[Work required]:
Lines in the listing below that hold "size" are the ones to copy.

[Material provided]:
☆ ☆ ☆ ☆

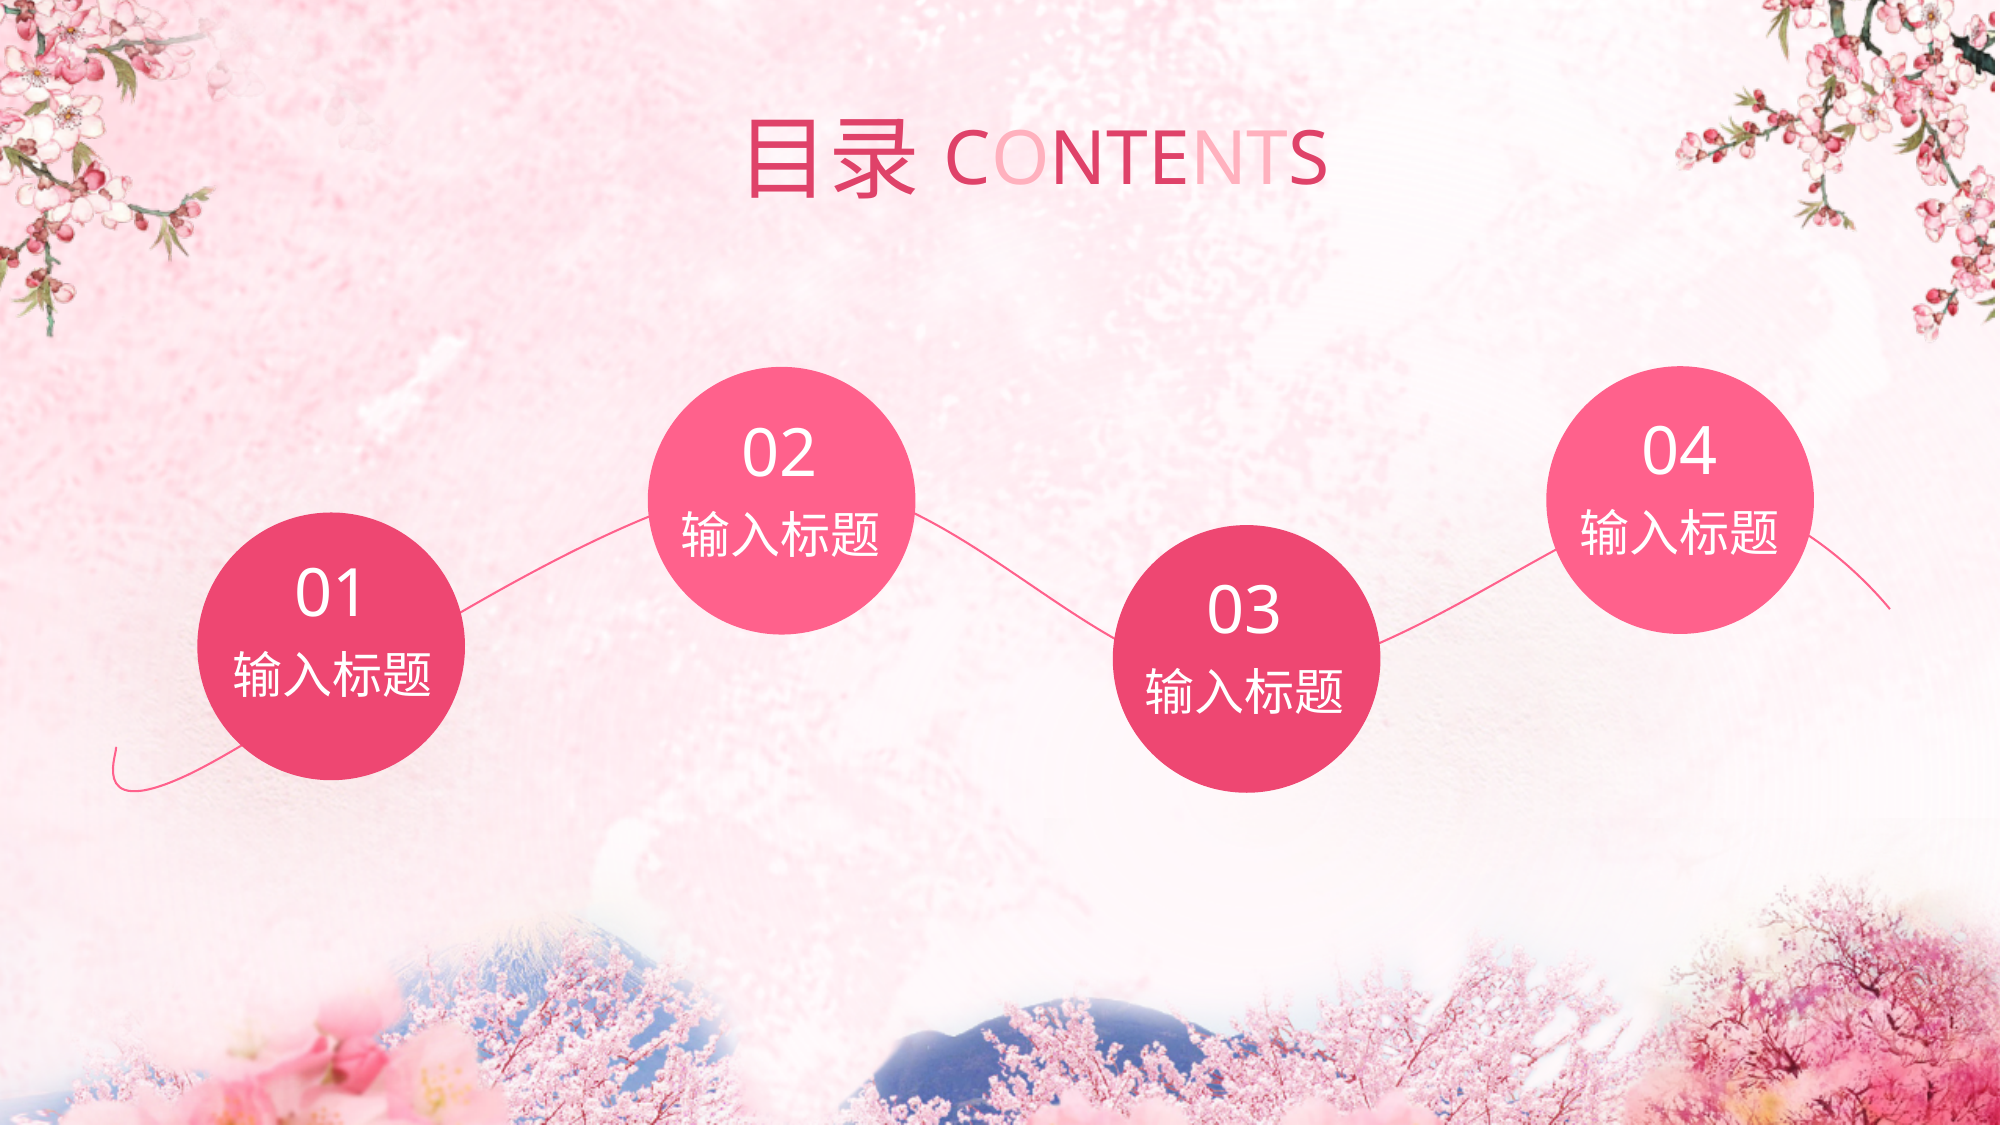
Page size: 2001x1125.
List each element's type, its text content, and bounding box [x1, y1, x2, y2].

text_box 输入标题 [217, 635, 448, 711]
text_box [111, 738, 241, 793]
text_box [1381, 549, 1637, 649]
text_box [1545, 365, 1816, 635]
text_box 输入标题 [1564, 493, 1795, 569]
text_box 输入标题 [665, 495, 895, 571]
text_box 02 [726, 402, 833, 495]
text_box 03 [1191, 559, 1298, 652]
text_box [646, 365, 917, 636]
text_box [1742, 535, 1891, 621]
text_box [196, 511, 467, 782]
text_box 04 [1626, 400, 1733, 493]
text_box 01 [279, 542, 386, 635]
text_box 目录 [722, 92, 936, 217]
text_box [443, 513, 1113, 723]
text_box CONTENTS [929, 102, 1345, 208]
text_box [1111, 524, 1382, 794]
picture [0, 0, 2000, 1125]
text_box 输入标题 [1129, 652, 1360, 728]
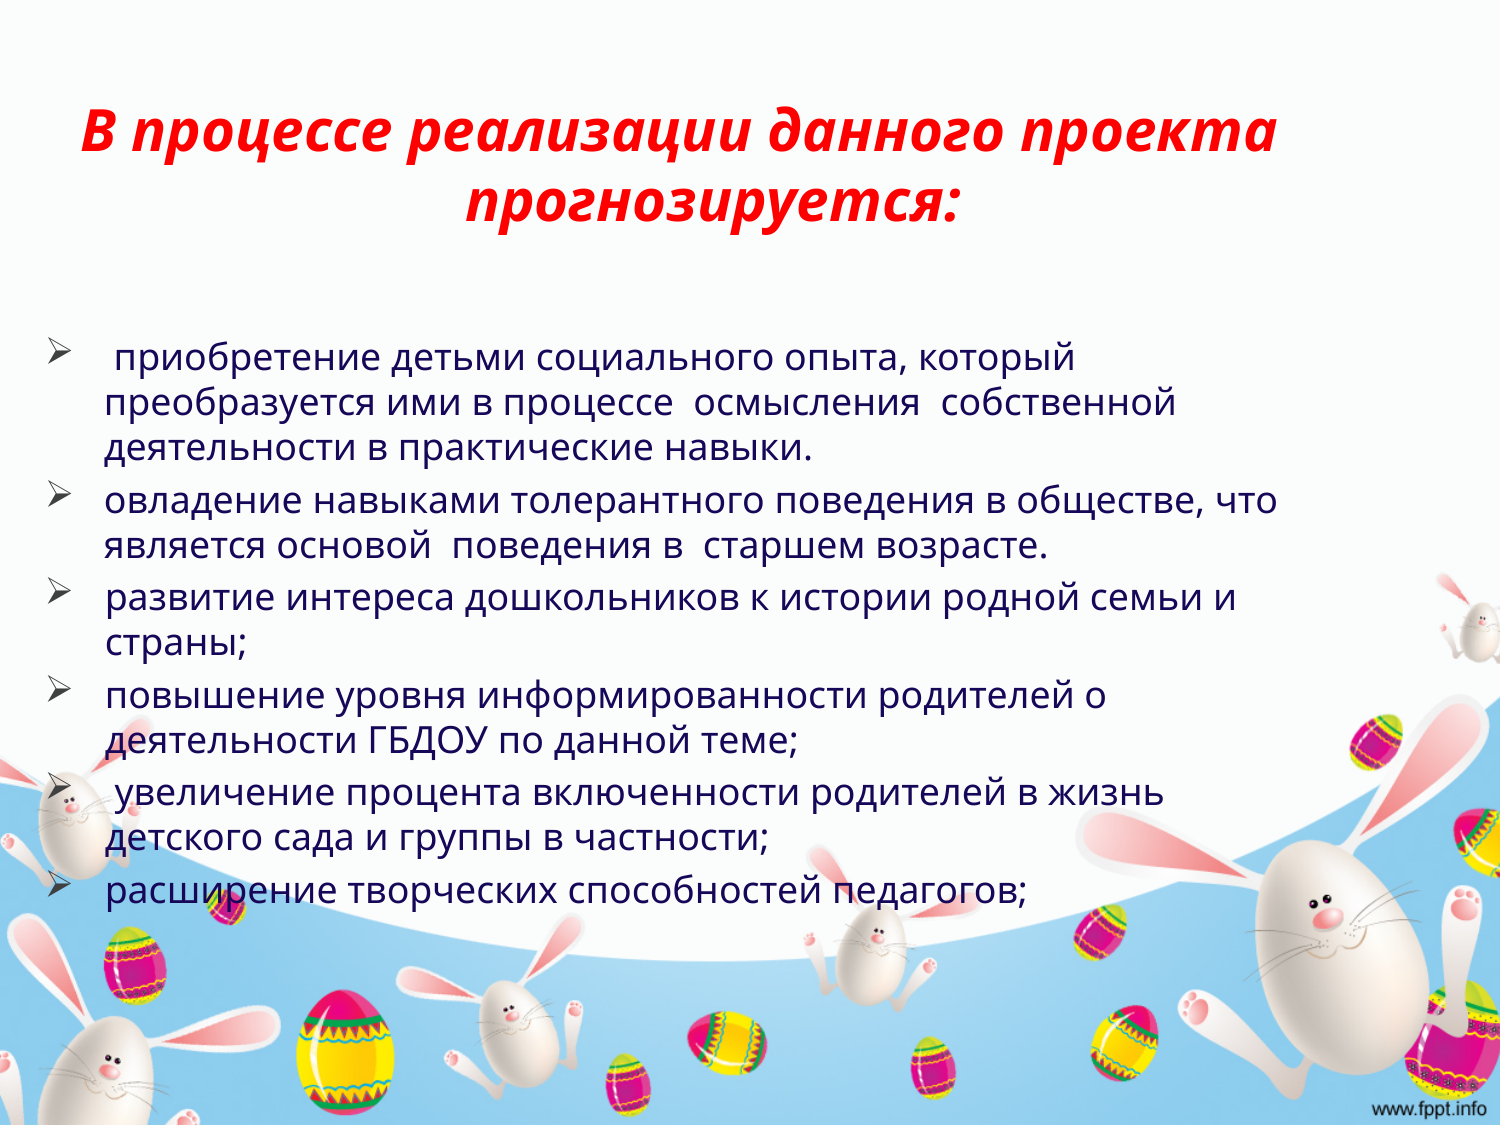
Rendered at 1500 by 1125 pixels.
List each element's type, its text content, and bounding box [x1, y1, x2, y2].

list В процессе реализации данного проекта прогнозируется: приобретение детьми социального опыта, который преобразуется ими в процессе осмысления собственной деятельности в практические навыки. овладение навыками толерантного поведения в обществе, что является основой поведения в старшем возрасте. развитие интереса дошкольников к истории родной семьи и страны; повышение уровня информированности родителей о деятельности ГБДОУ по данной теме; увеличение процента включенности родителей в жизнь детского сада и группы в частности; расширение творческих способностей педагогов; [0, 23, 1337, 1102]
picture [0, 0, 1500, 1125]
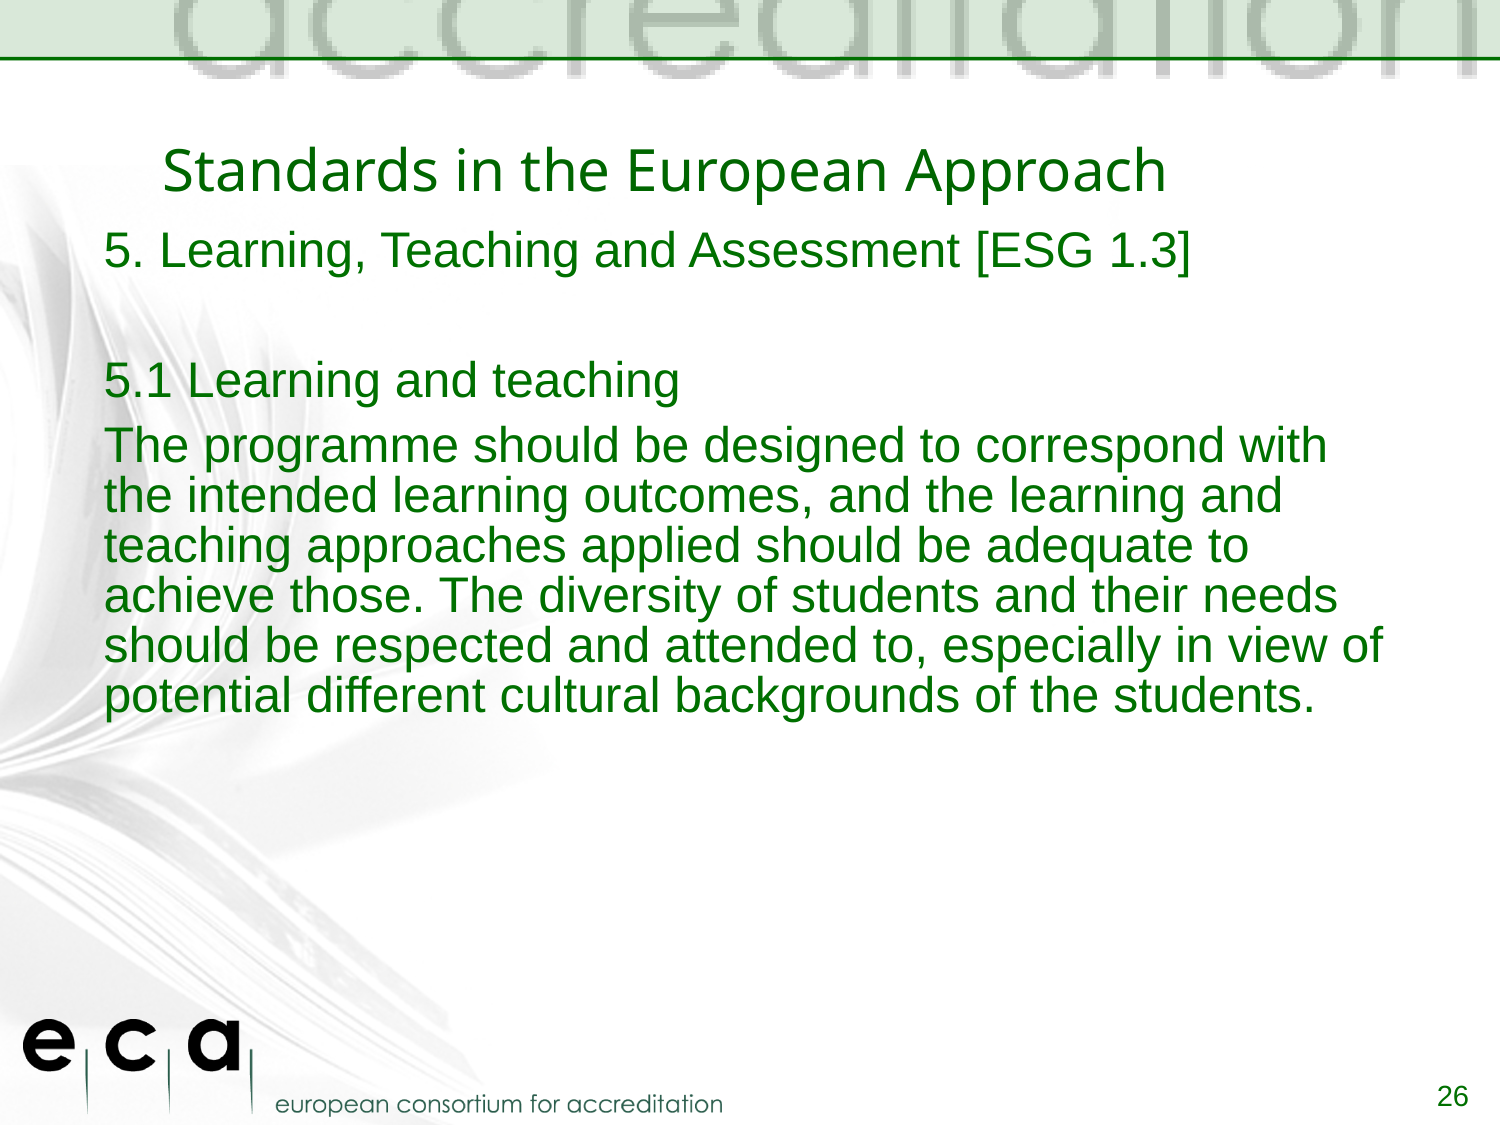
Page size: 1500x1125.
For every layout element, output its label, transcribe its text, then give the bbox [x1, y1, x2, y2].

title Standards in the European Approach [147, 125, 1386, 220]
slide_number 26 [1371, 1026, 1459, 1102]
list 5. Learning, Teaching and Assessment [ESG 1.3] 5.1 Learning and teaching The programme should be designed to correspond with the intended learning outcomes, and the learning and teaching approaches applied should be adequate to achieve those. The diversity of students and their needs should be respected and attended to, especially in view of potential different cultural backgrounds of the students. [88, 220, 1424, 985]
picture [0, 165, 1500, 1125]
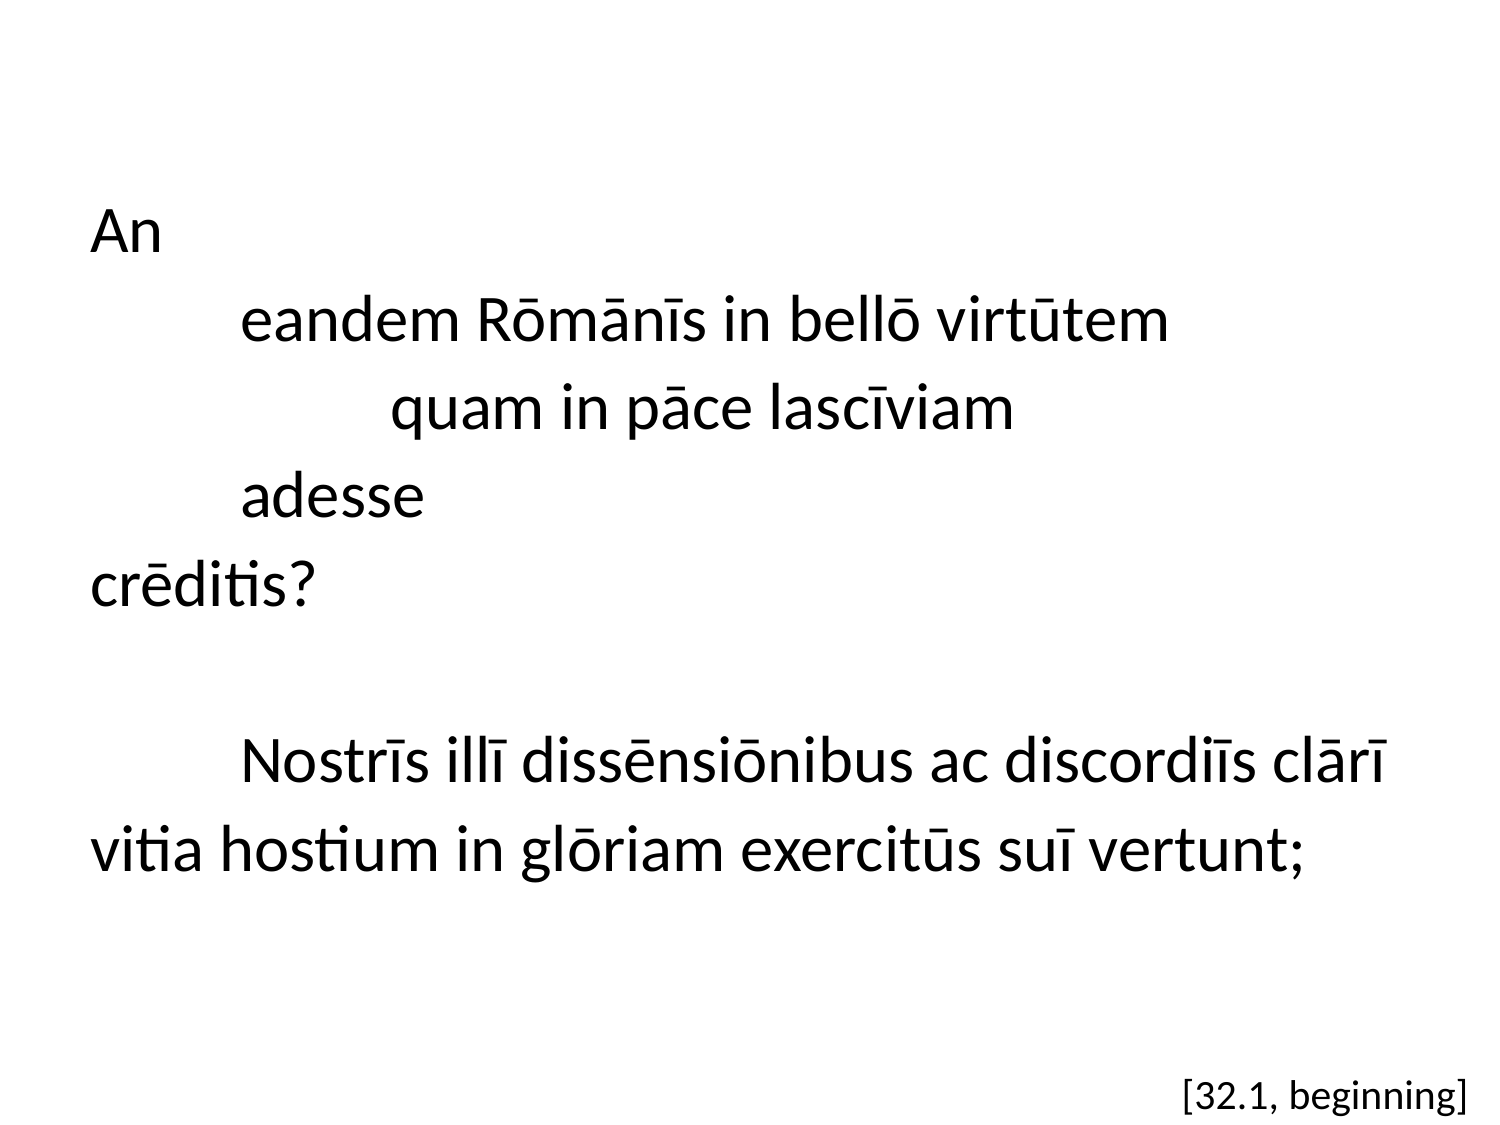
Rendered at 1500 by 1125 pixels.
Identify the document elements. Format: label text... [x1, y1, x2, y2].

list An eandem Rōmānīs in bellō virtūtem quam in pāce lascīviam adesse crēditis? Nostrīs illī dissēnsiōnibus ac discordiīs clārī vitia hostium in glōriam exercitūs suī vertunt; [32.1, beginning] [75, 2, 1484, 1125]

☆ ☆ ☆ ☆

[Answer section]:
Page size: 2001x1125.
Page size: 1500x1125.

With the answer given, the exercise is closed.